Irish Tea Cake (Brack Irish Tea Bread) Recipe


Moist dense thinly-sliceable fruit cake.



Dried sultanas or mixed cake fruit 500 g
Boiling water 400 ml
Teabags approx 2 to 4
Moist brown sugar (preferably muscovado or darker) 200 g
Self raising flour 250 g
Egg (chicken) 1
Mixed cake spice 1/2 tsp


Oven. Kettle (or some other way of boiling water for making tea). Mixing bowl. Knife to mix with. Scales (or just estimate). Bread tin (about house-brick size). Baking paper (or reusable alternative).

Detailed Instructions

  1. Brew tea using 400 ml of boiling water and approx. 2 to 4 teabags (more or fewer to personal taste preference).
  2. Put the 500 g of dried fruit in the mixing bowl with the brewed tea (minus teabags).
  3. Leave to soak for a minimum of 2 h but preferably much longer, e.g. overnight or whilst out at work.
  4. Turn on the oven to warm up to 175°C (Gas Mark 4).
  5. Mix in the 200 g of sugar, the egg (shell removed) & the half tsp of mixed cake spice.
  6. Mix in the 250 g of self raising flour.
  7. Line the loaf tin with baking paper.
  8. Put the mix in the tin.
  9. Loosely cover with baking paper as a lid, allowing space for the cake to expand (unless one prefers a traditional burnt crust).
  10. Bake for about 1 h.
  11. Remove the baking paper lid (so that the top cooks into a crust).
  12. Continue cooking for about 30 min longer (it is ready when a skewer pushed into the centre of the cake does not come out with dough stuck on it).
  13. Remove the cake from the tin & allow it to cool.

Extra Moist Version

Use 600 ml of water for the tea instead of 400 ml. The result is moister than the traditional form, almost sloppy rather like very fruity bread pudding, can take an extra 30 min to adequately cook and is difficult to cut into neat slices (but quick shallow motions with a serrated bread knife work reasonably well) but is very succulent.

Vegan Version

Simply omit the egg. It works almost the same without the egg, especially in the extra moist version.

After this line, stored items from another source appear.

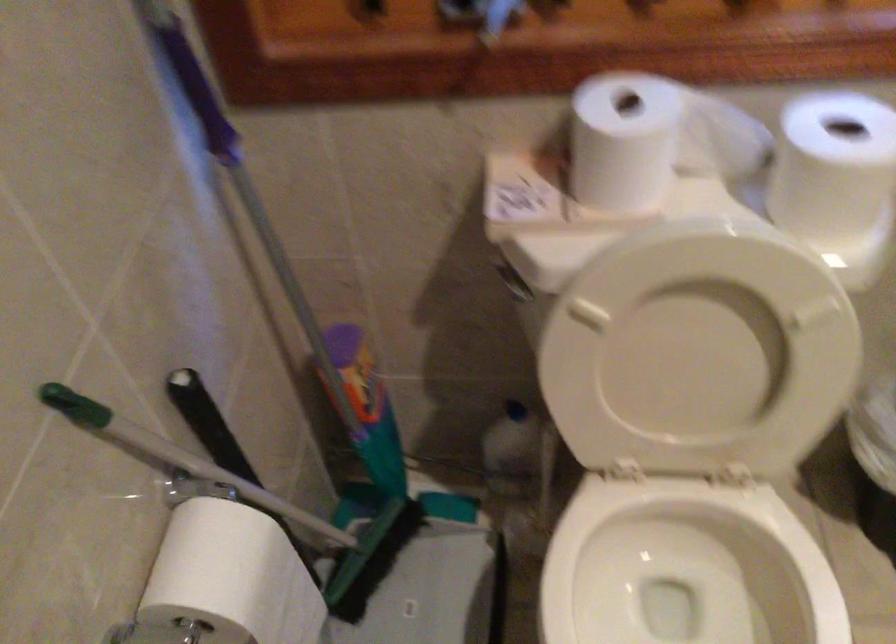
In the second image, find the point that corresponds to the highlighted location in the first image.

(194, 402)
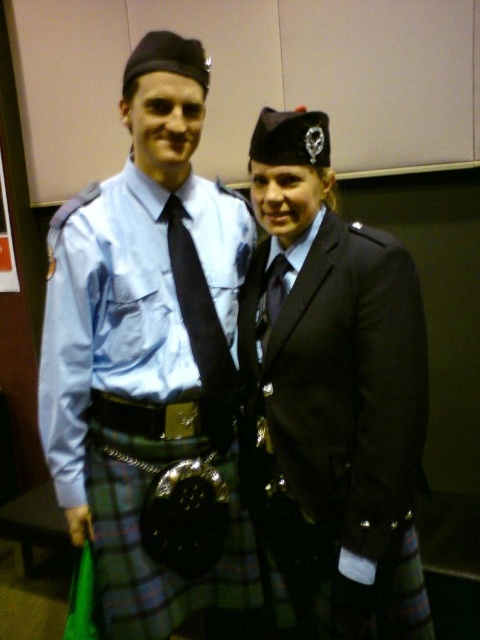
Is black satin kilt at center further to camera compared to matte black tie at center?

No, black satin kilt at center is closer to the viewer.

Is point (417, 472) closer to camera compared to point (265, 289)?

Yes, point (417, 472) is in front of point (265, 289).

Find the location of a particular element. black satin kilt at center is located at coordinates (337, 426).

Is matte blue shirt at center to the right of black silk tie at center from the viewer's perspective?

No, matte blue shirt at center is not to the right of black silk tie at center.

Is point (58, 483) farther from camera compared to point (168, 218)?

Yes, it is behind point (168, 218).

The width and height of the screenshot is (480, 640). Find the location of `matte blue shirt at center`. matte blue shirt at center is located at coordinates (146, 346).

From the picture: Does matte blue shirt at center appear under black satin kilt at center?

Incorrect, matte blue shirt at center is not positioned below black satin kilt at center.

Does matte blue shirt at center have a larger size compared to black satin kilt at center?

Yes.

Is point (72, 465) positioned in front of point (271, 401)?

No, it is behind (271, 401).

You are a GUI agent. You are given a task and a screenshot of the screen. Output one action in this format:
    pyautogui.click(x=<x>, y=<y>)
    Task: Click on the matte blue shirt at center
    Image resolution: width=480 pixels, height=640 pixels.
    Given the screenshot: What is the action you would take?
    pyautogui.click(x=146, y=346)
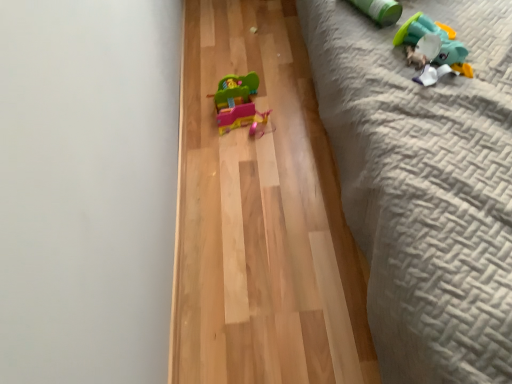
The width and height of the screenshot is (512, 384). In order to click on blank space to the left of matte plastic toy at center, the third toy positioned from the front in this screenshot , I will do `click(198, 114)`.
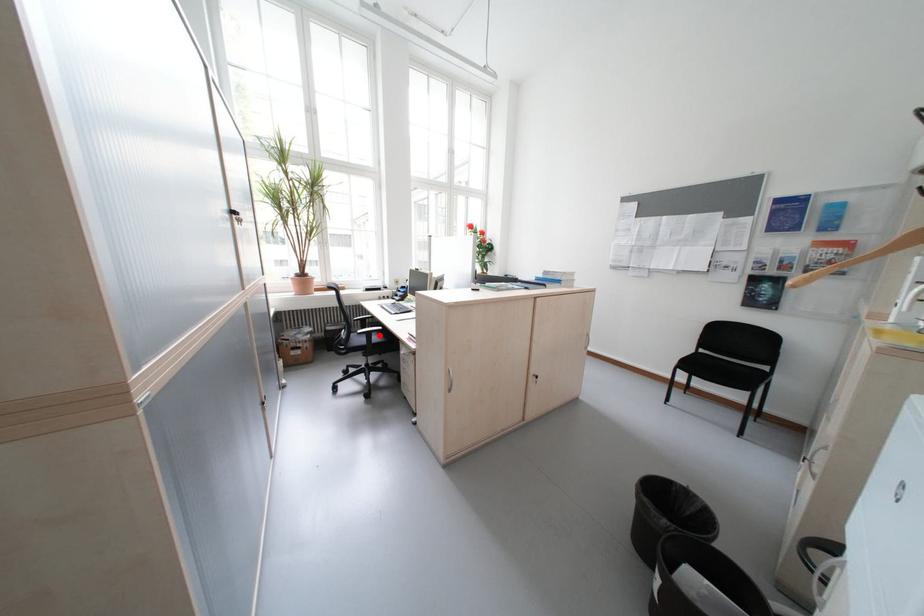
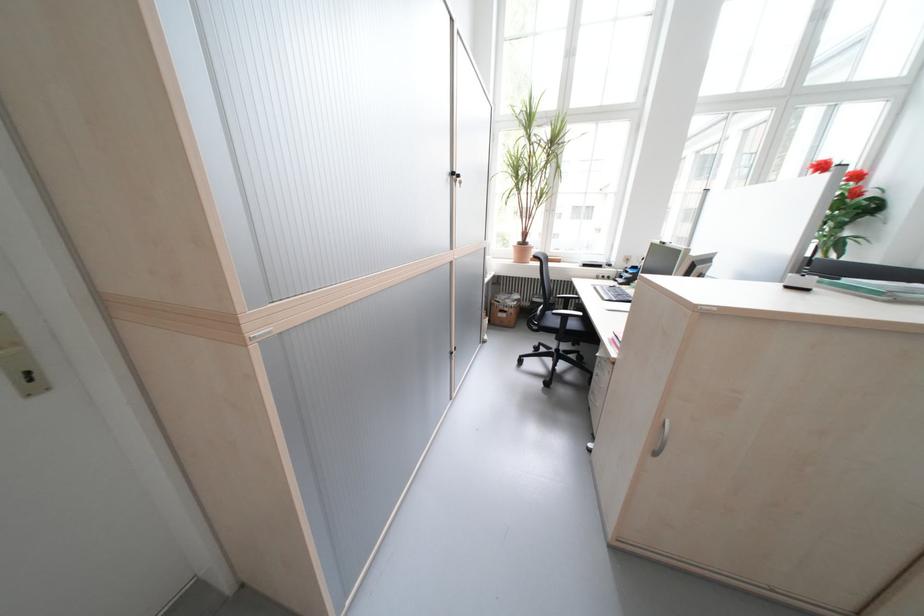
Locate, in the second image, the point that corresponds to the highlighted location in the first image.

(575, 318)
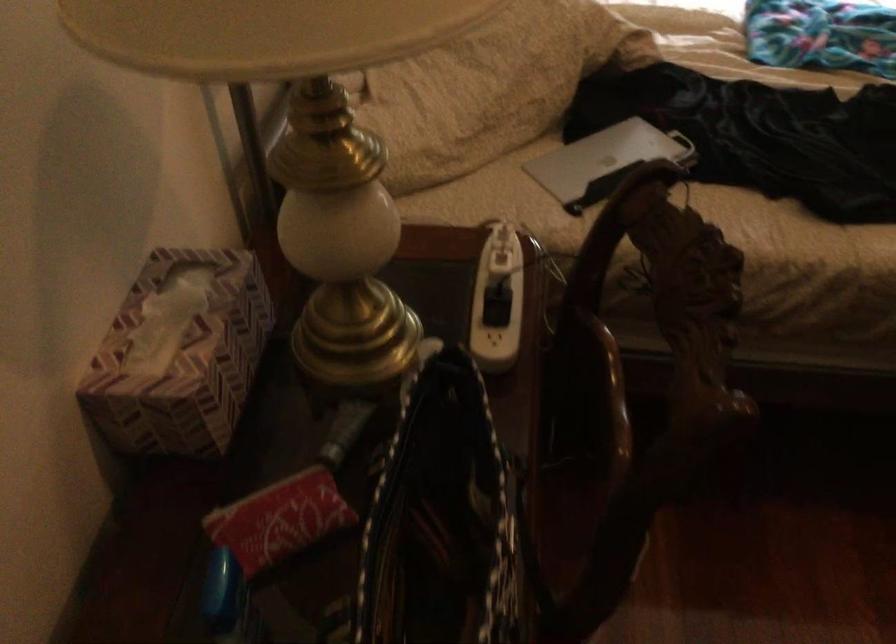
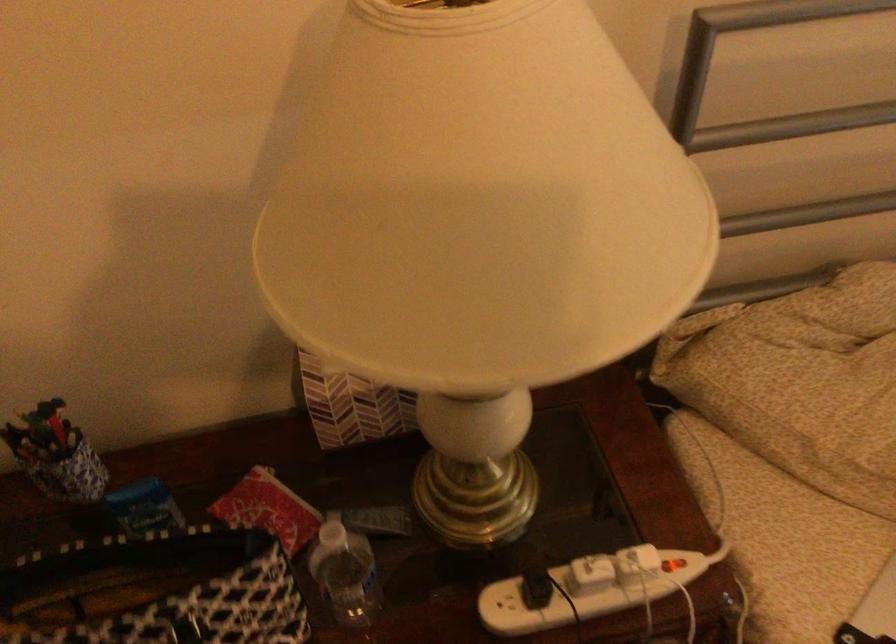
Based on the continuous images, in which direction is the camera rotating?

The camera's rotation is toward left-down.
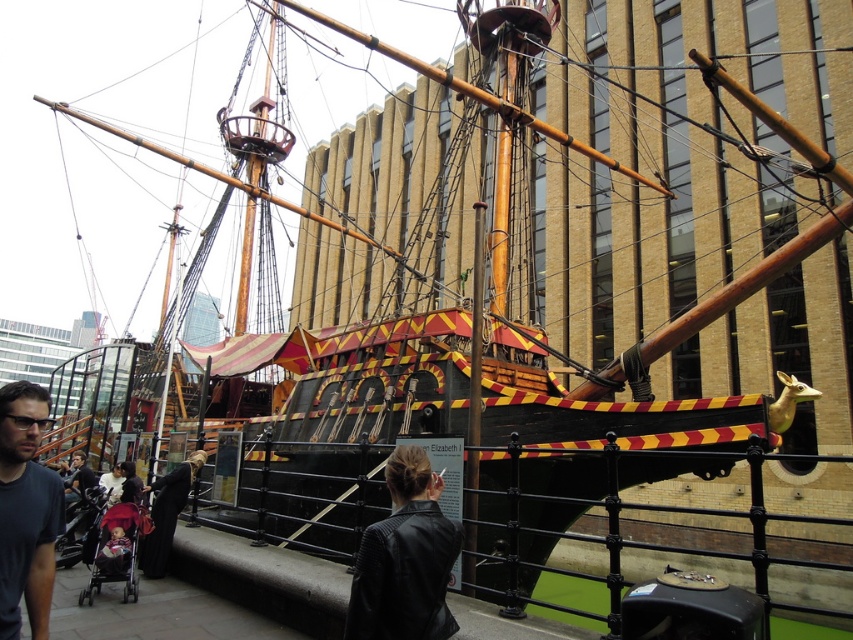
You are standing at the dock near the historical ship. You see a point marked at coordinates [405,557]. Which object is located at that point?

The point at coordinates [405,557] is located on the black leather jacket at center.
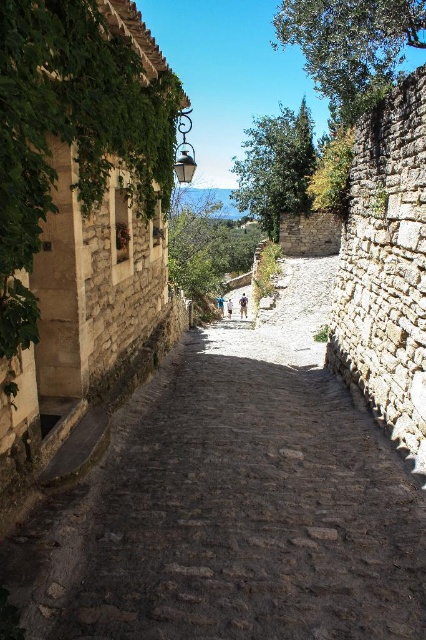
You are a delivery person carrying a large box and need to walk along the brown cobblestone path at center. There is green leafy ivy at upper left growing on the wall. Since the path is narrow, can you pass through without hitting the ivy?

The brown cobblestone path at center is wider than the green leafy ivy at upper left, so yes, you can pass through without hitting the ivy.

You are standing at the entrance of the narrow cobblestone street and see the point at coordinates (233, 502). Based on the scene description, what is the object located at that point?

The point at coordinates (233, 502) corresponds to the brown cobblestone path at center.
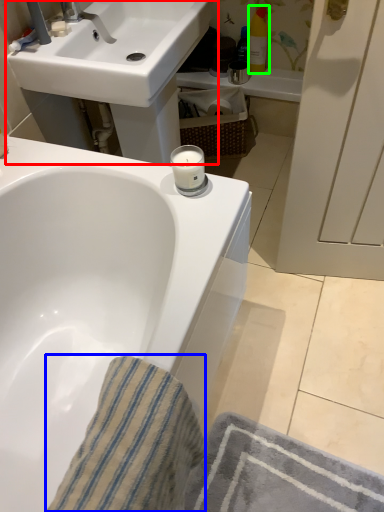
Question: Which is nearer to the sink (highlighted by a red box)? bath towel (highlighted by a blue box) or toiletry (highlighted by a green box).

Choices:
 (A) bath towel
 (B) toiletry

Answer: (B)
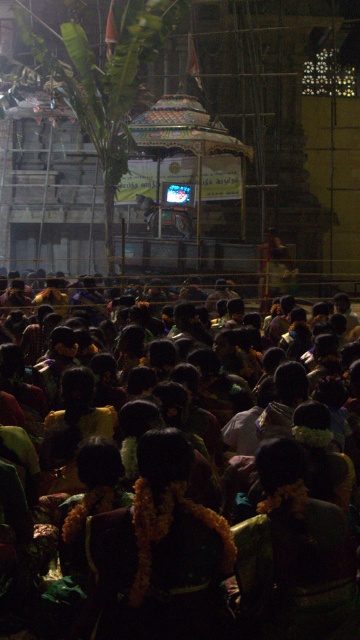
Question: Among these objects, which one is farthest from the camera?

Choices:
 (A) dark green fabric at center
 (B) green fabric at center

Answer: (A)

Question: Observing the image, what is the correct spatial positioning of green fabric at center in reference to dark green fabric at center?

Choices:
 (A) left
 (B) right

Answer: (B)

Question: Can you confirm if green fabric at center is smaller than dark green fabric at center?

Choices:
 (A) no
 (B) yes

Answer: (A)

Question: Which of the following is the closest to the observer?

Choices:
 (A) green fabric at center
 (B) dark green fabric at center

Answer: (A)

Question: Does green fabric at center have a larger size compared to dark green fabric at center?

Choices:
 (A) no
 (B) yes

Answer: (B)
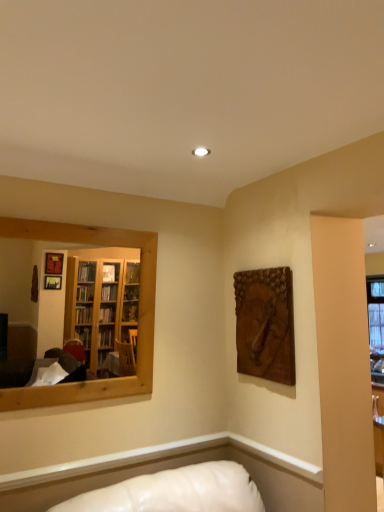
Question: Should I look upward or downward to see wooden carving at upper right?

Choices:
 (A) down
 (B) up

Answer: (A)

Question: Does wooden mirror at left lie in front of wooden carving at upper right?

Choices:
 (A) no
 (B) yes

Answer: (B)

Question: From a real-world perspective, is wooden mirror at left physically below wooden carving at upper right?

Choices:
 (A) yes
 (B) no

Answer: (B)

Question: Can you confirm if wooden mirror at left is wider than wooden carving at upper right?

Choices:
 (A) yes
 (B) no

Answer: (A)

Question: Is wooden mirror at left to the left of wooden carving at upper right from the viewer's perspective?

Choices:
 (A) yes
 (B) no

Answer: (A)

Question: From the image's perspective, would you say wooden mirror at left is positioned over wooden carving at upper right?

Choices:
 (A) no
 (B) yes

Answer: (B)

Question: Does wooden mirror at left have a larger size compared to wooden carving at upper right?

Choices:
 (A) yes
 (B) no

Answer: (A)

Question: Does wooden carving at upper right have a larger size compared to wooden mirror at left?

Choices:
 (A) no
 (B) yes

Answer: (A)

Question: Is wooden carving at upper right wider than wooden mirror at left?

Choices:
 (A) yes
 (B) no

Answer: (B)

Question: Does wooden carving at upper right appear on the left side of wooden mirror at left?

Choices:
 (A) no
 (B) yes

Answer: (A)

Question: Is wooden carving at upper right facing towards wooden mirror at left?

Choices:
 (A) yes
 (B) no

Answer: (A)

Question: From a real-world perspective, is wooden carving at upper right over wooden mirror at left?

Choices:
 (A) no
 (B) yes

Answer: (A)

Question: From the image's perspective, does wooden carving at upper right appear higher than wooden mirror at left?

Choices:
 (A) no
 (B) yes

Answer: (A)

Question: From the image's perspective, is wooden mirror at left located above or below wooden carving at upper right?

Choices:
 (A) above
 (B) below

Answer: (A)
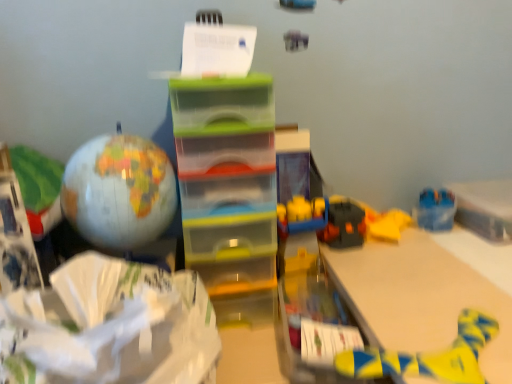
What are the coordinates of `matte globe at left` in the screenshot? It's located at (119, 191).

Image resolution: width=512 pixels, height=384 pixels. In order to click on yellow fabric toy at lower right in this screenshot , I will do `click(426, 355)`.

Is yellow fabric toy at lower right positioned with its back to white paper at upper center?

yellow fabric toy at lower right is not turned away from white paper at upper center.

This screenshot has height=384, width=512. What are the coordinates of `toy that is in front of the white paper at upper center` in the screenshot? It's located at click(x=426, y=355).

From a real-world perspective, is yellow fabric toy at lower right located beneath white paper at upper center?

Yes.

Is point (477, 353) closer to camera compared to point (234, 36)?

Yes, it is in front of point (234, 36).

Consider the image. Between yellow fabric toy at lower right and white matte wrapping paper at lower left, which one appears on the left side from the viewer's perspective?

Positioned to the left is white matte wrapping paper at lower left.

The image size is (512, 384). Identify the location of toy below the white matte wrapping paper at lower left (from the image's perspective). (426, 355).

In terms of width, does yellow fabric toy at lower right look wider or thinner when compared to white matte wrapping paper at lower left?

In the image, yellow fabric toy at lower right appears to be more narrow than white matte wrapping paper at lower left.

Is yellow fabric toy at lower right inside the boundaries of white matte wrapping paper at lower left, or outside?

yellow fabric toy at lower right lies outside white matte wrapping paper at lower left.

Which is behind, white paper at upper center or yellow fabric toy at lower right?

white paper at upper center is behind.

Considering the points (234, 34) and (386, 364), which point is in front, point (234, 34) or point (386, 364)?

Positioned in front is point (386, 364).

Which of these two, white paper at upper center or yellow fabric toy at lower right, is smaller?

Smaller between the two is yellow fabric toy at lower right.

From the image's perspective, is white paper at upper center on yellow fabric toy at lower right?

Yes.

Is matte globe at left completely or partially inside white paper at upper center?

That's incorrect, matte globe at left is not inside white paper at upper center.

Is white paper at upper center next to matte globe at left and touching it?

No, white paper at upper center is not with matte globe at left.

Does white paper at upper center lie in front of matte globe at left?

This recipe was passed down as a family recipe from my mother. She had copied it from her mother-in-law who in turn had obtained it from the church magazine of St. Mary at Stoke, Ipswich, in the 1950s. That is as far back as I have traced it. I knew it as 'Irish Tea Cake' as a child but the original name of the recipe was 'Brack Irish Tea Bread'. The generic name I've heard from friends is simply 'tea bread' or 'tea loaf' (not 'teacake' which is a type of bun to have with tea rather than a cake containing tea).

The ingredients were originally specified as 1 lb of mixed cake fruit, 2 cups of tea, 1 cup of brown sugar, 2 cups of self raising flour, 1 egg, 1/2 tsp mixed spice, and cooking for 2 hours at "a low heat". I converted it from cups to grams & ml because different countries have different ideas of what a typical 'cup' size is. I guessed that it meant a full level UK tea-cup and it worked so that is what I converted to the metric measurements above.

The extra moist version I made by accidentally putting in too much water when making it for a party in 2010. I took it anyway and was surprised to it produced many spontaneous favourable comments! I guess it was not traditionally that moist because it is not practical for either robust lunch box or neat cake tray.

The vegan version I invented for when taking cakes to an event with lots of vegetarians & vegans. My first experiment was simply with no egg prior to testing substitutes. To my surprise it worked fine with no egg & no substitute. I wonder why the traditional recipe included egg.

Covering it during part of the cooking to prevent burning the top I added because I found that most friends preferred it without the  charring. A substantial amount of charring on the top was common in the way I originally knew the cake.

The problems with greaseproof paper & with silicone rubber liners I found when my local supermarket changed its formulation of greaseproof paper from one that was just about non-stick enough to one which stuck fast to the cake. Previously I had wrongly, like many, treated "greaseproof" & "baking" papers as being synonymous and had simply used the cheapest (supermarket generic greaseproof). I then experimented with alternatives.